PASSAR A PASTA, NA CONFERÊNCIA

 

Cada cidadão é um actor político, diz Vasco Pulido Valente que disse o filósofo Jürgen Habermas, e que Varoufakis reproduziu por cá, em conferência a respeito da transformação da Europa numa democracia radical. Isto é que são termos sonoros, tais como os de rasgar compromissos, ou da falência portuguesa idêntica à grega, no que eu acredito porque nunca tivemos magnatas como Onassis que sempre trouxe prestígio e um poder de grande calibre à Grécia, embora, é certo, tudo acabe em poeira, a qual se iniciou já depois do Big Bang, nas nebulosas interestelares, de gases e poeiras (e estrelas), há milhares de milhões de anos de nós, que não lhes somos inferiores e por aqui andamos neste giro universal, de poeirada à mistura, pese embora outros sentidos que se lhes possam atribuir como se escreveu na Bíblia, com o seu pulvis es, ainda na ignorância do Big Bang.

 Varoufakis.jpg

E agora, para sermos diferentes, segundo nos conta Varoufakis, que não quer ser sozinho a arcar com a tal vileza de usufruir do alheio e não pagar, e porque o mandaram embora do seu governo, onde se fartou de largar “boutades” bastante desonestas, de que naturalmente a Europa discordou, vem cá, a um país que não admira, para passear a sua pose e a sua desonestidade para quem o quiser ouvir, difundir a sua tese da democracia radical, de exploração do suor de quem trabalha, que é quem empresta. Temos por cá muitos como ele. Poseurs, digo. Ou Varoufakis de um glu-glu tão ridículo como esses a quem vem largar os seus saberes. A ver se pega, que somos mansos no perceber, mas bravos num agir que aparente favorecer-nos.

══════

### Instruções
1 – Reescreva de forma mais curta o parágrafo do texto sobre Varoufakis que começa por “E agora, para sermos diferentes”, sem perder os factos principais.
2 – Prolongue o texto sobre Varoufakis a partir do ponto em que termina.

### Dados para revisão

══════

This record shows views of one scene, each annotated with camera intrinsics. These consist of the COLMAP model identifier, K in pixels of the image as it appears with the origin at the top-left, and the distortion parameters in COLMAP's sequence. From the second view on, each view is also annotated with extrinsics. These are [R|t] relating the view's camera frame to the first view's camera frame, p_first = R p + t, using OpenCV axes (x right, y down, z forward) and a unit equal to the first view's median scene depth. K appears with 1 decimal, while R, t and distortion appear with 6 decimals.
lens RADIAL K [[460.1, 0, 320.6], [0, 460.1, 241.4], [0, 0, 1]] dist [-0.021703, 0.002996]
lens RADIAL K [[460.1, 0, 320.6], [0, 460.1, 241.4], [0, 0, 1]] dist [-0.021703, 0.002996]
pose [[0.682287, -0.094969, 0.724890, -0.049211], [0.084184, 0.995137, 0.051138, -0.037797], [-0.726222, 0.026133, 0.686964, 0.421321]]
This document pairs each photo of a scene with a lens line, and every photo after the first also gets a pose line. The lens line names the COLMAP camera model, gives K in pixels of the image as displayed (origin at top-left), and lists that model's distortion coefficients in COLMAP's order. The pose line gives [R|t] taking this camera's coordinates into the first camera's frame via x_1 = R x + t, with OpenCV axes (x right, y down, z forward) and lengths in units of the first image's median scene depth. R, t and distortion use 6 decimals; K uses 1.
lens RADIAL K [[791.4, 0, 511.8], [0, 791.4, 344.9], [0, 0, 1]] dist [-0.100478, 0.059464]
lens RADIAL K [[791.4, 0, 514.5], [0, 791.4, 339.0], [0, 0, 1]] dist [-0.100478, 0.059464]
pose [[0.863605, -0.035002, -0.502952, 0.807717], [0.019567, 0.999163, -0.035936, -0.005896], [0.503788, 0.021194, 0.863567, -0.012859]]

══════

### Respostas às tarefas
1 – Varoufakis diz-nos que não quer ser o único a carregar a vileza de usar o que é dos outros sem pagar. Foi afastado do governo, onde soltou muitas “boutades” desonestas de que a Europa discordou. Agora vem a um país que não admira exibir a sua pose e espalhar a tese da democracia radical, que explora o suor de quem trabalha, ou seja, de quem empresta. Por cá há muitos como ele: poseurs, tão ridículos como aqueles a quem vem ensinar. A ver se a ideia pega, porque somos lentos a perceber, mas bravos a agir quando isso parece favorecer-nos.

2 –
 

De resto, Vasco Pulido Valente tem a razão toda a respeito das misérias a que vamos assistindo por cá, nesses partidos que tanto grugulejam, em infinito despudor, rãs nada entendendo, mas aspirando ao tamanho do boi.

 

Leiamo-lo:

 

E depois do recreio?

Vasco Pulido Valente.png Vasco Pulido Valente

Público, 25/10/2015

 

Depois de terem espremido tudo o que puderem de António Costa, ou seja, do Estado, ou seja, do contribuinte, onde ficarão o Bloco e o PC? Deixaram pelo caminho as causas e os símbolos que os distinguiam (a hostilidade à NATO e à Europa) a troco de alguns ridículos remendos na interminável miséria do país. Fizeram grandes discursos para desabafar. Insultaram o Presidente e a direita. Espalharam um bom saco de calúnias. E o resultado? O resultado não foi nenhuma espécie de libertação e eles, como os portugueses, continuarão presos ao mecanismo que tanto odeiam. A “esquerda” acabará por pagar este recreio que o dr. Costa inventou. Saíram das suas cavernas, respiraram fundo e conseguiram mesmo uma vaga impressão de poder, que de certeza os regalou muito.

 

Mas, fora isso, não chegaram a parte alguma e, entretanto, produziram um desastre, que imediatamente lhes baterá à porta. Não admira que não ligassem nenhuma a Yanis Varoufakis que por cá apareceu a pretexto de uma conferência. Mais sóbrio e sorridente, Varoufakis disse três coisas que, na sua actual excitação, a “esquerda” não queria ouvir. Primeira: que Portugal estava tão falido como a Grécia e que não se podia salvar com um pequeno conserto. Segunda: que é preciso uma “conversa” séria para eliminar esta “crise” e “acabar a austeridade”. E terceira: que Portugal deve rasgar os “compromissos” que não é capaz de cumprir. Para Varoufakis, o problema, no fundo, só se resolve com uma revolução europeia, mais precisamente com a “democratização” da Europa.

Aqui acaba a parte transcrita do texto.